Я никогда не таскала на себе тяжести, даже рюкзаки. Никогда не ходила в походы, не знала, как это трудно – тащить на своих плечах раненого. Переть его, проседая в коленях, надеясь самой не упасть.
Куда-то через двор, по траве, в непроглядную ночь…
Дым, оказывается, был и снаружи: с обратной стороны дома что-то горело.
Мы бежали, спотыкаясь оба, и каждый пройденный метр был отметкой выносливости, а может ‒ уже безнадеги.
И когда стало ясно, что сил больше нет – впереди живая изгородь, я почувствовала, что падаю.
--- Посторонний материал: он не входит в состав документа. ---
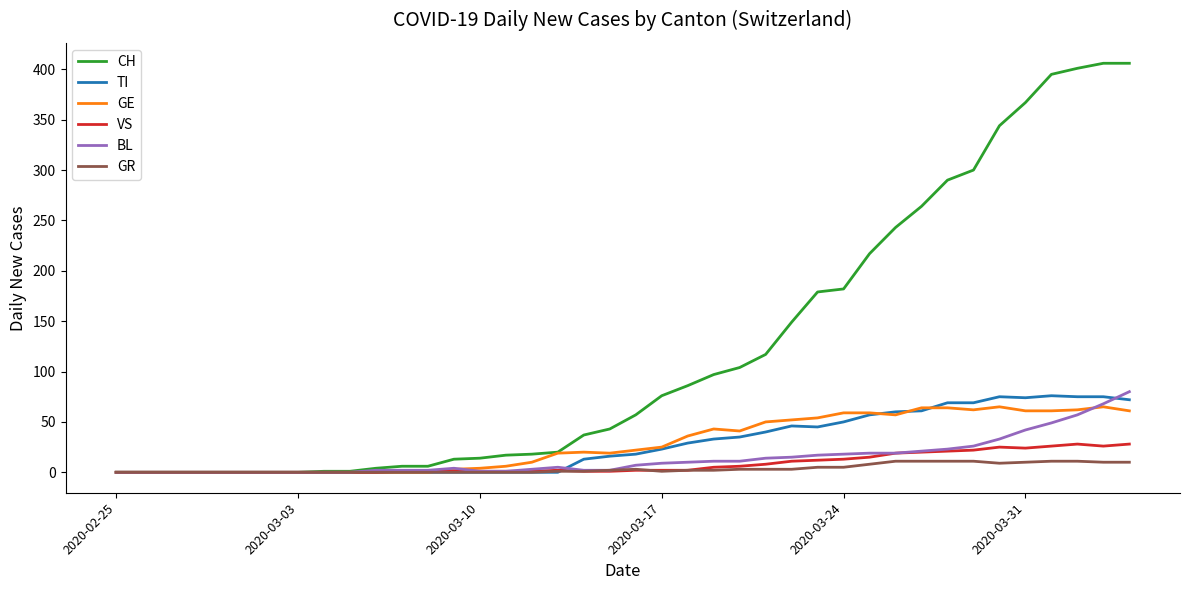

True or false: GE has more than 2 interior local peaks.

True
Наверное, я не успела, не смогла пройти столько, сколько нужно. Все ожидала, что сейчас на меня сверху рухнет пленник, но его кто-то подхватил. А после рывком поднял с земли меня.
‒ Давай… Сюда…
«Наши».
Это слово было флагом верного лагеря, когда сил не осталось даже на то, чтобы соображать.
Мы выбрались.
Мы почти победили.
«Не враги. Наши».
Я ‒ на сиденье рядом с Коэном, он за рулем; раненый ‒ сзади, рядом с Арнау. Темный военный джип трясет на ухабах так, что перебалтываются мозги. Отчаянно хочется прислониться лбом к стеклу, но тогда шишки обеспечены. Я лишь чувствую, что мотаюсь из стороны в сторону, пристегнутая ремнем безопасности.
По обочинам ‒ лес, дороги не видно.
Машина мчит, как бешеная, – по ямам, по ухабам. Близко проносятся стволы, скребут по бокам и днищу кусты, но в какой-то момент появляется подобие дороги. Теперь можно прислониться к стеклу.